We are always looking for differences, so it should be no surprise but in data science, we need to determine the differences between data. Thus, any programming language designed with data science in mind needs to have ways to find differences between data. R makes this easy.
Differences between elements of a vector
When dealing with differences between the elements of a vector, you may need the difference between any two elements in the vector. Under one circumstance, you may need the difference between elements right next to each other and under another, they may be separated by two or three elements. The problem gets even worse if you need to find the differences between the differences. One solution and the solution that you need to use for most programming languages is to write code for that specific situation. The solution in R of diff() function handles these calculations with ease.
R diff function
The R diff function has the format of diff(vector, lag, #differences). The vector is the list of values the diff() function is being operated on. The lag is the spacing between the numbers being subtracted. For example, a lag of 1 means that the values of right next to each other and a lag of 2 means that there is a value between them. The #differences is the layering between the differences. This means that a #differences of 1 returns the difference between the values in the vector, while a #differences of 2 returns the differences between the differences between the values in the vector.

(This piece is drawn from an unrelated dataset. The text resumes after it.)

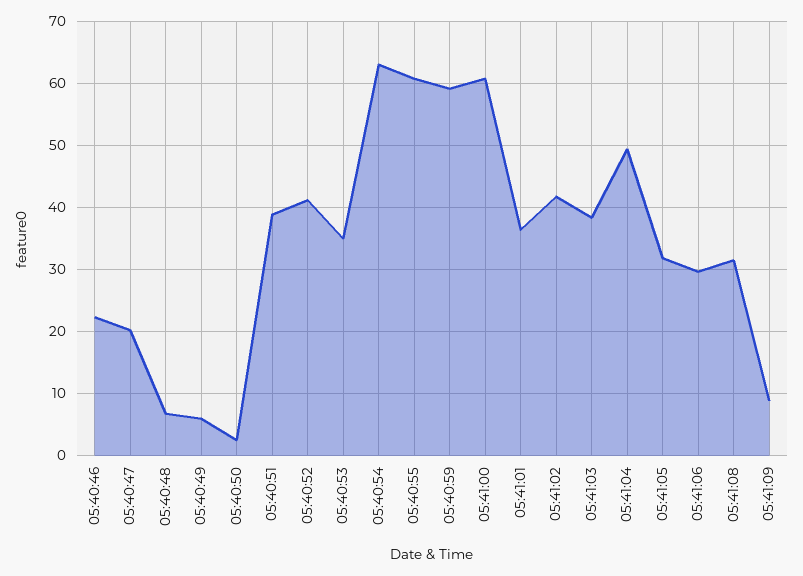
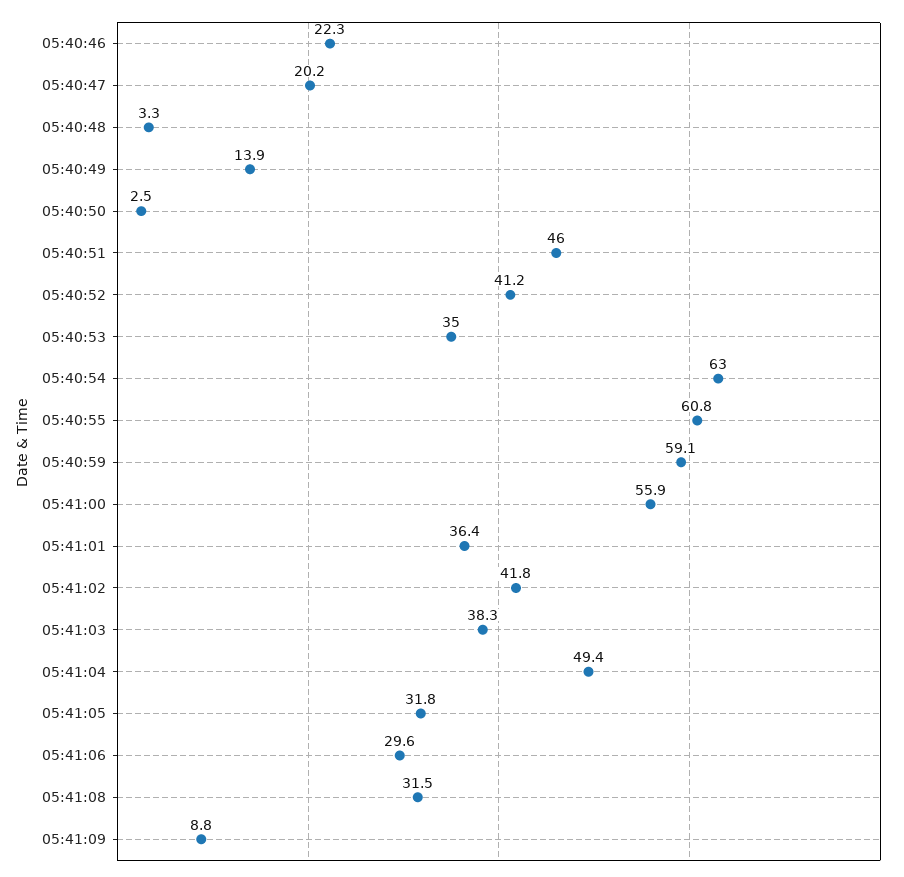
05:40:48: 7 -> 3.3
05:40:49: 6 -> 13.9
05:40:51: 39 -> 46
05:41:00: 61 -> 55.9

# diff in r examples > x=c(1,2,3,5,8,13,21) > diff(x)  1 1 2 3 5 8 > diff(x,1)  1 1 2 3 5 8 > diff(x,1,1)  1 1 2 3 5 8
This illustrates that the R diff function defaults to 1 on the second and third parameter when they are omitted. It also illustrates that they produce the same results. Note the pattern of 1=2-1, 1=3-2, 2=5-2, 3=8-5, 5=13-8 and 8=21-13.
# diff in R - higher order differences; default > diff(x,2)  2 3 5 8 13 > diff(x,2,1)  2 3 5 8 13
This further illustrates diff in R defaulting to 1 on the third parameter when it is omitted. It also illustrates that they produce the same results. Note the pattern of 2=3-1, 3=5-2, 5=8-3, 8=13-5 and 13=21-8.
# diff in R - higher order differences > diff(x,1,2)  0 1 1 2 3 > diff(x,2,2)  3 5 8
Here, we have an illustration of diff in R with 2 as the third parameter. With a lag of 1, we get 0=1-1, 1=2-1, 1=3-2, 2=5-3 and 3=8-5. With a lag of 2, we get 3=5-2, 5=8-3 and 8=13-5. This is a straightforward illustration not only of the use of the diff() function but of the math going on behind the function.
# diff in R - higher order differences > diff(x,1,3)  1 0 1 1 > diff(x,2,3)  5 > diff(x,1,4)  -1 1 0 > diff(x,1,5)  2 -1 > diff(x,1,6)  -3
To further help your understanding of diff in R look over at these examples of code that are an extension the ones above, and see if you can figure out the math behind these results.
Finding the differences between elements in a vector can help you find statistical relationships between the data. Data that appears to have no clear pattern may have one in their differences or even the differences of their differences. This is why this type of analysis tool is so important and why the diff() function makes R such a useful language for data science.